The 2.6.26-rc9 kernel prepatch is out. "Enough changes that we needed another -rc, and the regression list isn't emptying fast enough either (probably because a number of people, including reporters, are vacationing)." Along with the fixes there's a new driver for cameras which implement the standard USB video class spec. The long-format changelog has the details.

KDE 4.1 Beta 2: Two Steps Forward, One Step Back (Datamation)

corbet — 2008-07-05T11:56:20+00:00

Datamation reviews the second KDE 4.1 beta. "However, if the second beta of 4.1 is any indication, it will be only partly successful in quieting user dissent. On the one hand, KDE 4.1 includes the first 4.x versions of several major KDE applications, which goes a long way toward improving the user experience. And, in both other programs as well as the desktop, the second beta sports countless improvements in functionality and design. On the other hand, not only are many of the interface changes that people complain about still there, but the new Folder View raises a whole new set of issues about how users organize their desktops."

KOffice 2 Alpha 8 Reviewed (TechWorld)

ris — 2008-07-04T13:11:42+00:00

TechWorld takes a look at KOffice 2.0 Alpha 8. "KOffice 2.0 Alpha 8 ships as a suite of applications. In addition to the familiar word processor (KWord), spreadsheet (Kspread) and charting (Kchart), and presentation applications (KPresenter), KOffice has a wealth of tools for content design, manipulation and display. For the creative professional, there's Krita a fully-fledged graphic design and image manipulation tool, Karbon14 a Scalable Vector Graphics editor, and Kivio for flowcharts and diagrams. Also included is Kexi for database development (touted as "Microsoft Access for Linux"), and KPlato for project management. Other tools are KnetAttach, a network folder wizard, Kformula for mathematical formula editing, and a thesaurus." (Found on KDE.News)

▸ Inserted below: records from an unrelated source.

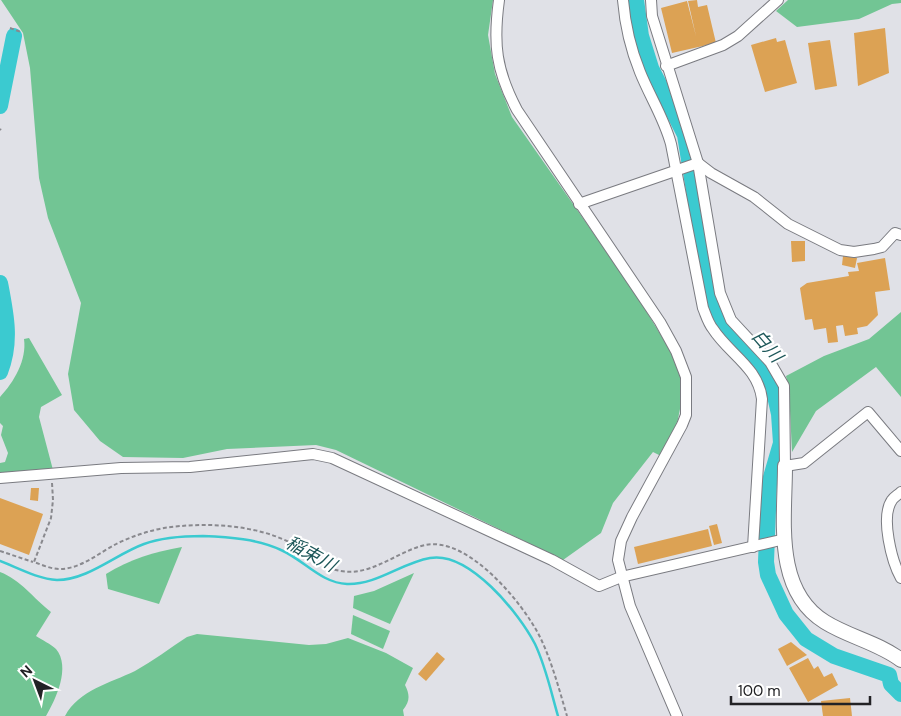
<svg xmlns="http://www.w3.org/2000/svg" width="901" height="716" font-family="'DM Sans','Noto Sans JP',sans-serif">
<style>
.green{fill:#72c594}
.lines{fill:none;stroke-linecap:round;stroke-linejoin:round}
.stream{stroke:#3bcad0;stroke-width:2.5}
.river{stroke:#3bcad0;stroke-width:16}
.building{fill:#dca254}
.street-casing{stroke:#7a7b81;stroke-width:12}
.secondary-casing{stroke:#7a7b81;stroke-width:16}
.path{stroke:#89898e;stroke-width:2;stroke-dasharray:4 2.5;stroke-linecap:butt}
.street{stroke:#fff;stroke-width:10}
.secondary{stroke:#fff;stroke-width:14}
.labels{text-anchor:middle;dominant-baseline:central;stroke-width:4.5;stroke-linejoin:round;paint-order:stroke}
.water-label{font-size:18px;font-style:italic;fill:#1d5759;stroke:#fff}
</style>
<rect width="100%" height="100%" fill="#e0e1e7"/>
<!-- green -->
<g class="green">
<path d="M 1,0 L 493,0 L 488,35 L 495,74 L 512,117 L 634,291 L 676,360 L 682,381 L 681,404 L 676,429 L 661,456 L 653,452 L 613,503 L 601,533 L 563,560 L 336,450 L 316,445 L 227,449 L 183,458 L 123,457 L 100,441 L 74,410 L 68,374 L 81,303 L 48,218 L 39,178 L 30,68 L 23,33 Z"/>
<path d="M 788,0 L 901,0 L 901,3 L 892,4 L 859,19 L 797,27 L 776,11 Z"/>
<path d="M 901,312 L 901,397 L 876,367 L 816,411 L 792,452 L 789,390 L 786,376 L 824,356 L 869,339 Z"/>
<path d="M 29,338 L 62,395 L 41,407 L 39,417 L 53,470 L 0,474 L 0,463 L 5,462 L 8,453 L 1,435 L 3,426 L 0,423 L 0,397 C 14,382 27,360 24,339 Z"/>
<path d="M 182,547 L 159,604 L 108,589 L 106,574 C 130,559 154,552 182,547 Z"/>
<path d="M 0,572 C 21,580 33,598 51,612 L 36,636 C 42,640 51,644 56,649 C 71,667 56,699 46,716 L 0,716 Z"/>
<path d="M 414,573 L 390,624 L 353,608 L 354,596 L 374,591 Z"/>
<path d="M 353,615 L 390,631 L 383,649 L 351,634 Z"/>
<path d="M 197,634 L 309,645 L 326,644 L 348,638 L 386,653 L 413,668 L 405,685 C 410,695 410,701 403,710 L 404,716 L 65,716 C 79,690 110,683 135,671 C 153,661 170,648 187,637 Z"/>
</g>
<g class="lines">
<!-- stream -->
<path class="stream" d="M 0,561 C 18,568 38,579 57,580 C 88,580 116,554 144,544 C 163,537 183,536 203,536 C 229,537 258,539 281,550 C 304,560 321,583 347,584 C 377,585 401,563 430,558 C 469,551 519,613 535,644 C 546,667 551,692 558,716"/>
<!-- river -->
<g class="river">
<path d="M 636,0 L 641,36 L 651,68 L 685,135 L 713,310 L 722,327 L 764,371 L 773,387 L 779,414 L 781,443 L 769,484 L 766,562 L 768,575 L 786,614 L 806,639 L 834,656 L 889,675 L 891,684 L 901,694"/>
<path d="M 0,106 L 14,36"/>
<path d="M 0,283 C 6,314 12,342 0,372"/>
</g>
</g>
<!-- building -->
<g class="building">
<path d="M 697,0 L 698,7 L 707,5 L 716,43 L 672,53 L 661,8 L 687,1 L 696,36 L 688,1 Z"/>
<path d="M 885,28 L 889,73 L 858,86 L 854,33 Z"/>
<path d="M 776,38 L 777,42 L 785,40 L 797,83 L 765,92 L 751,45 Z"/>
<path d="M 830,40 L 837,86 L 815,90 L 808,43 Z"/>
<path d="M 791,241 L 805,241 L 805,261 L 792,262 Z"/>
<path d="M 843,256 L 857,258 L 855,268 L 842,265 Z"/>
<path d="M 885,258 L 890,290 L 875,292 L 878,315 L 867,326 L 857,328 L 858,334 L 845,336 L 843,325 L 836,326 L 838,342 L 828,343 L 826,328 L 814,330 L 812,319 L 805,320 L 800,288 L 807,283 L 849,276 L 848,272 L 859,271 L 857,263 Z"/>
<path d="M 31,488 L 39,488 L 38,501 L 30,500 Z"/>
<path d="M 0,498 L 43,514 L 29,555 L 0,544 Z"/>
<path d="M 717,524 L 722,543 L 714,545 L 709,526 Z"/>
<path d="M 708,529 L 712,546 L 638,564 L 634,547 Z"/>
<path d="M 791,642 L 807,655 L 787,666 L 778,649 Z"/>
<path d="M 437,652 L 445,659 L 426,681 L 418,674 Z"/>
<path d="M 808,658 L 814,669 L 818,666 L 824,677 L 832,673 L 838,685 L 808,702 L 789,668 Z"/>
<path d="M 850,698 L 852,716 L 823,716 L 821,701 Z"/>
</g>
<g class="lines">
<!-- street casing -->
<g class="street-casing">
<g id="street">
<path d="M 499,0 C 493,44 496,70 517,110 L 660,322 L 676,351 L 686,377 L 686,415 L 682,425 L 632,517 L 621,541 L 618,560 L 630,606 L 677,716"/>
<path d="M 623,0 C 625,24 631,50 640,72 C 650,97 664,118 671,144 L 703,308 C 706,315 708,323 713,329 C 729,354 758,367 762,399 L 753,547"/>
<path d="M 651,0 L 652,16 L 698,163 L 720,293 L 731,320 L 770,362 L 784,386 L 785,466 L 804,463 L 868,412 L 901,451"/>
<path d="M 666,66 L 723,45 L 738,36 L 778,0"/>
<path d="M 698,163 L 711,173 L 754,197 L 788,224 L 840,250 L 854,252 L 874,249 L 882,247 L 895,233 L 901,235"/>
<path d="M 579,204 L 698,163"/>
<path d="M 0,478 L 121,468 L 190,467 L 313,454 L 332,458 L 552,560 L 599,586 L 621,577 L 785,539"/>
<path d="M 901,492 C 898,495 894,497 892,500 C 880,517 892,562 901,578"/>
</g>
</g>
<!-- secondary casing -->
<g class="secondary-casing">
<path id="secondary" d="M 785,466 C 785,518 773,590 825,622 C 849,637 879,643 901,660"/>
</g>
<!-- path -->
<g class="path">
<path d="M 10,28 L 21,32"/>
<path d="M 0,129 L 1,130"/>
<path d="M 52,483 L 53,500 L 51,518 L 34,562 C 42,565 51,569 60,569 C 81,569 100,552 118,543 C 133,536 148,531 164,528 C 204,522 254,524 291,543 C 306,550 319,565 336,570 C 369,579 395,552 425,545 C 468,536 523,603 540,637 C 552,662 559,689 567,716"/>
<path d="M 0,551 L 33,562"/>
</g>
<!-- street -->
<use href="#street" class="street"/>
<!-- secondary -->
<use href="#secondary" class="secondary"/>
</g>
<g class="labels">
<!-- water labels -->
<g class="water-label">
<text transform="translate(767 346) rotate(49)">白川</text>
<text transform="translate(311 554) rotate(29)">稲束川</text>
</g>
</g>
<!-- north arrow -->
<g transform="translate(35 681) rotate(318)" stroke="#ffffff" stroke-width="4" paint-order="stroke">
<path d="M0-4L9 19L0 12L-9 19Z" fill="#222225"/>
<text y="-8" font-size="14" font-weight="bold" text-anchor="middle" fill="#222225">N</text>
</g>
<!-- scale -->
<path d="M731 696v8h139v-8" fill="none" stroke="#222225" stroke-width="2.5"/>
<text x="738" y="696" font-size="15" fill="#222225" stroke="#ffffff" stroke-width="4" paint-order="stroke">100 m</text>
</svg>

Security advisories for Friday

ris — 2008-07-04T13:11:16+00:00

SUSE has updated sudo, courier-authlib, gnome-screensaver, clamav, php5, ImageMagick, GraphicsMagick, mtr, bind, pcre, tomcat, squid, freetype2 (various issues).

Mandriva has updated php (multiple vulnerabilities: 2007.1, Corporate 4.0, 2008.0, 2008.1, Corporate 3.0, Multi Network Firewall 2.0, Corporate 4.0).

Fedora 8 has updated ruby (multiple vulnerabilities).

Debian has updated wordpress (several vulnerabilities).